**本文**

○ ○ ○

2 『マクベス』

文字数 3,412文字

二 『マクベス』
 現代演劇協会理事長は、『人間・この劇的なるもの』において、「劇は究極において倫理的でなければならない。元来は、それは宗教的なものであった。その本質は、今日もなお失われてはならぬ」と言い、さらに、シェイクスピアの四大悲劇のうちで、「もっとも純粋な悲劇」として『マクベス』を挙げております。と申しますのも、「マクベスは自由でありえた。それにもかかわらず、かれは自分の宿命を探りあて、性急にそれに到達しようとあがく」のがその一因だからであります。

 すでにいったように、私たちが欲しているのは、自己の自由ではない。自己の宿命である。そういえば、誤解をまねくであろうが、こういったらわかってもらえるであろうか。私たちは自己の宿命のうちあるという自覚においてのみ、はじめて自由感の溌刺さを味わえるのだ。自己が居るべきところに居るという実感、宿命感とはそういうものである。それは、なにも大仰な悲劇性を意味しない。宿命などというものは、ごく単純なものだ。
(『人間・この劇的なるもの』)

 スコットランドの将軍マクベスは、フォレス近くの荒野で、友人の将軍バンンクォーと共に、三人の魔女に出会い、自分が王になるという予言を聞きます。彼自身は半信半疑だったのですが、野心家の妻に押され、城に立ち寄ったスコットランド王ダンカンを殺害します。魔女の予言通り、スコットランド王となったマクベスは、自分の権力をさらに強固なものにするため、魔女の予言を再度仰ぎ、殺戮を重ねるのですが、その罪の意識に苛まされて、精神の平衡感覚を失い、自滅へと向かい始めるのです。マクベス夫人も精神が錯乱し、狂死してしまいます。そうしている間に、父がマクベスによって殺されたことを知った王子マルカムは貴族を集め、マクベス打倒に立ち上がります。女から生まれたものに敗れることはないという魔女の予言を信念にマクベスは動じません。けれども、城は難攻不落だという魔女の予言を完全には信じきれず、マクベスは城から出て戦闘を挑み、月足らずで母親の腹を裂いて出てきたマクダフに討ちとられるのです。

 予言にはマクベスが王になるとしても、国王を殺さなければならないのか、国王を殺さなくともいずれは国王になれるのかどうかは明らかではありません。マクベスもそれを承知しております。が、妻の後押しもあって、彼はダンカン王を殺害して、後釜に座ってしまうのです。

 予言はそもそもが曖昧なものであります。第一幕第一場の魔女のセリフでそのとりようによってどうとでも解釈できる性質が予言されておるのです。

ALL: Fair is foul, and foul is fair:

 福田恆存は「きれいは汚い、汚いはきれい」、小田島雄志は「いいは悪いで悪いはいい」と訳しておりますが、”fair”と”foul”にはいずれの意味もあります。予言は意味の平衡状態にある言葉で、それをある心理的状況に置かれた人物が解釈し始めた途端、臨界に達してしまうのです。確かに、予言では、”fair”は“foul”であり、“foul”は“fair”であります。

○ ○ ○

**練習課題**
1. 『マクベス』を論じた本文にある「予言はそもそもが曖昧なものであります。」という一文を英語に訳してください。
2. 『マクベス』を論じた本文を、最後の文の後から書き継いでください。
ここから先の資料は、『マクベス』を論じた本文とは別のものです。

○ ○ ○

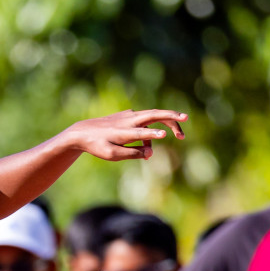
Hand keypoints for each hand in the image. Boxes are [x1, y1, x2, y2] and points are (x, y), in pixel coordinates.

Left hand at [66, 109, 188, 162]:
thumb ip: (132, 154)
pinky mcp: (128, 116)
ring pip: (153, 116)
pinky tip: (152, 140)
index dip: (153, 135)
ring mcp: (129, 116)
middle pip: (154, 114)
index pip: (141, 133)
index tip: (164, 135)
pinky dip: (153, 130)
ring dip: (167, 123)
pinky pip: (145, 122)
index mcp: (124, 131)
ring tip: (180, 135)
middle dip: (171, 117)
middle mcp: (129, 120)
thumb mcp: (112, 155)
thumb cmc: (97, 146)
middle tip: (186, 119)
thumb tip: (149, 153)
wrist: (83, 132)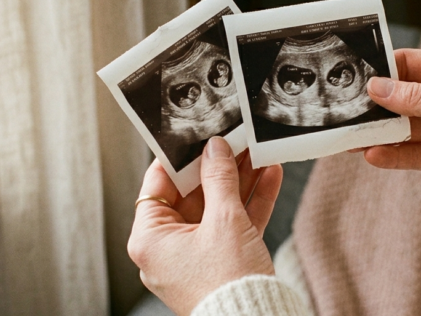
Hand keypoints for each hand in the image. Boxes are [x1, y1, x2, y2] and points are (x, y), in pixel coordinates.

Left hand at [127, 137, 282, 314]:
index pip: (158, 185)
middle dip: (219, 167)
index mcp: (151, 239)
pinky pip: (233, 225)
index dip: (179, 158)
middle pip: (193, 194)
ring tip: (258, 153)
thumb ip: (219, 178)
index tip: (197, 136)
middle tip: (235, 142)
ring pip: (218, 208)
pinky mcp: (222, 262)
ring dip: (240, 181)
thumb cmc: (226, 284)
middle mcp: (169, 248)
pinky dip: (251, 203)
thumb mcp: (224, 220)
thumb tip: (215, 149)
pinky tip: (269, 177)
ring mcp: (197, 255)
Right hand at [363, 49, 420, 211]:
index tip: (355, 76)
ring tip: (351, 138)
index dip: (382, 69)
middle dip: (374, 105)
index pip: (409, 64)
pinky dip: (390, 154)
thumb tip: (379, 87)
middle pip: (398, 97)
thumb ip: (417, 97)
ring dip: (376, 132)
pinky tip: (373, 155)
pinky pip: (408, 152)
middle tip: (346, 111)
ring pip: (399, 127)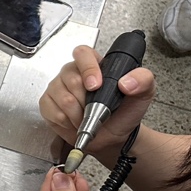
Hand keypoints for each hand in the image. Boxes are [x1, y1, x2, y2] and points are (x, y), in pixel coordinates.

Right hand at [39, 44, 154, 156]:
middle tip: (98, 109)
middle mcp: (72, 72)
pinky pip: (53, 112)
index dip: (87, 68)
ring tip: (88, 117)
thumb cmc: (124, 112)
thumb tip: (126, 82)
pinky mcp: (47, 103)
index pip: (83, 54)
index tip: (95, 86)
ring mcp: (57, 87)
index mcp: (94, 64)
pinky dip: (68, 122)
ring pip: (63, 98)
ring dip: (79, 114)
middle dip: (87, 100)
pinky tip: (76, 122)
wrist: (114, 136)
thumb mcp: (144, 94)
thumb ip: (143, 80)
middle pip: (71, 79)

○ ○ ○

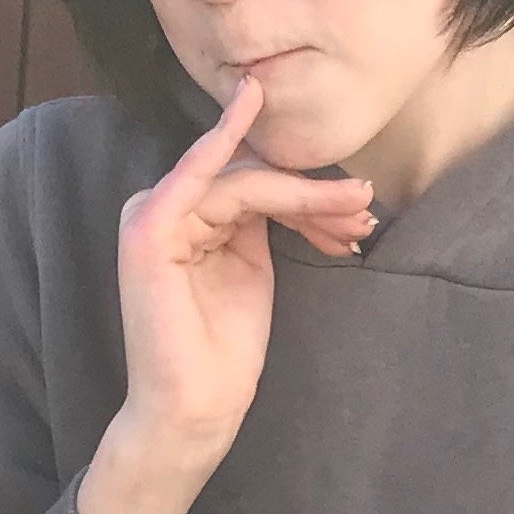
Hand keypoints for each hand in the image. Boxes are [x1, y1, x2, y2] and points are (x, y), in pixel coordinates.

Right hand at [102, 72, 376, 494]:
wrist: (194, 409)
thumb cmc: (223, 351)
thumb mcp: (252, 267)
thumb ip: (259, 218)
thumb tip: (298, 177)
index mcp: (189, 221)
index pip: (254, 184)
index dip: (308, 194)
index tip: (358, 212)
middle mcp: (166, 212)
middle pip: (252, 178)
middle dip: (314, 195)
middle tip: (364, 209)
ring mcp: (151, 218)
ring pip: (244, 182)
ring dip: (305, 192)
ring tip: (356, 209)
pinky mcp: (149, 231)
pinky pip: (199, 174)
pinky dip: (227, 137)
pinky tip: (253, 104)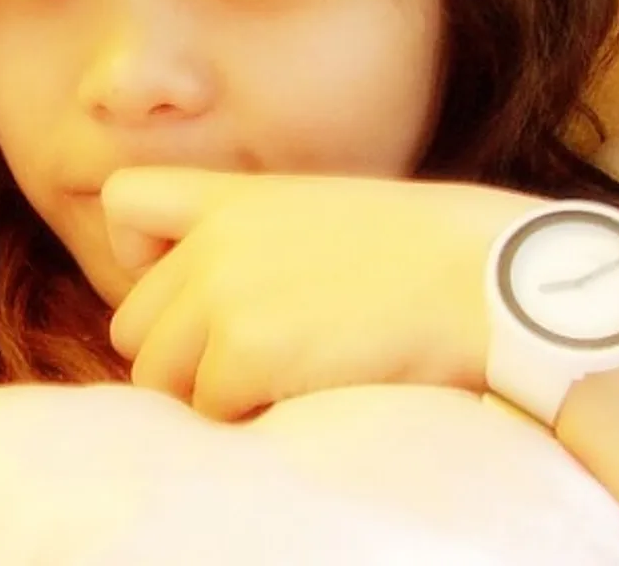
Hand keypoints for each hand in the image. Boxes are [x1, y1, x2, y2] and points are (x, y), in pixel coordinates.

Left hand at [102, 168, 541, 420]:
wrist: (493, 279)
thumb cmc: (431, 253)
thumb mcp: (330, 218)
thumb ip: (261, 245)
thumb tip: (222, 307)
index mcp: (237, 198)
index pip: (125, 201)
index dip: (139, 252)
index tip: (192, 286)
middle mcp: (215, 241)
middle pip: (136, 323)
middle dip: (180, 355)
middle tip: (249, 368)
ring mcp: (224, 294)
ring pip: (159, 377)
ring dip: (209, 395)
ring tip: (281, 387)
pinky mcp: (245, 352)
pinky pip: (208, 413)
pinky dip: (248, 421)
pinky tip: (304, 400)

○ ○ ○

**各問の解答**
1. Prophecy is, by its very nature, ambiguous.

2.
 こうした曖昧さは予言に囚われた人物を主人公にしたこの作品の至るところに見られます。第五幕第五場におけるマクベスが夫人の死を聞いて語る劇中で最も有名な次のセリフにもそれがあるのです。

SEYTON: The queen, my lord, is dead.
MACBETH: She should have died hereafter;
There would have been a time for such a word-
Tomorrow, and tomorrow, and tomorrow,
Creeps in this petty pace from day to day
To the last syllable of recorded time,
And all our yesterdays have lighted fools
The way to dusty death. Out, out, brief candle!
Life's but a walking shadow, a poor player
That struts and frets his hour upon the stage
And then is heard no more: it is a tale
Told by an idiot, full of sound and fury,
Signifying nothing.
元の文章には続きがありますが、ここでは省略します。